## What the exercise asks
Set down each line of the material that follows, exactly, with no pictures.
::::
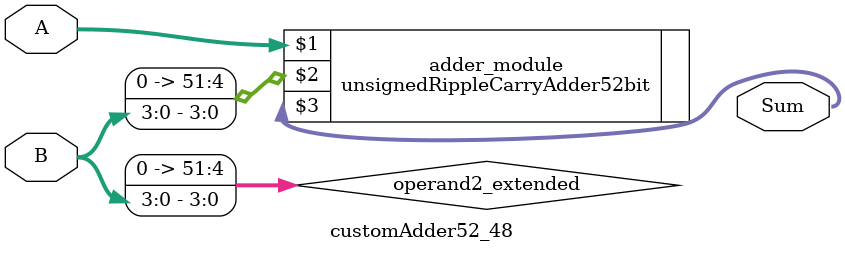
<source format=v>
module customAdder52_48(
                        input [51 : 0] A,
                        input [3 : 0] B,
                        
                        output [52 : 0] Sum
                );

        wire [51 : 0] operand2_extended;
        
        assign operand2_extended =  {48'b0, B};
        
        unsignedRippleCarryAdder52bit adder_module(
            A,
            operand2_extended,
            Sum
        );
        
        endmodule
        
</source>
::::
## Output for this exercise
<source format=v>
module customAdder52_48(
                        input [51 : 0] A,
                        input [3 : 0] B,
                        
                        output [52 : 0] Sum
                );

        wire [51 : 0] operand2_extended;
        
        assign operand2_extended =  {48'b0, B};
        
        unsignedRippleCarryAdder52bit adder_module(
            A,
            operand2_extended,
            Sum
        );
        
        endmodule
        
</source>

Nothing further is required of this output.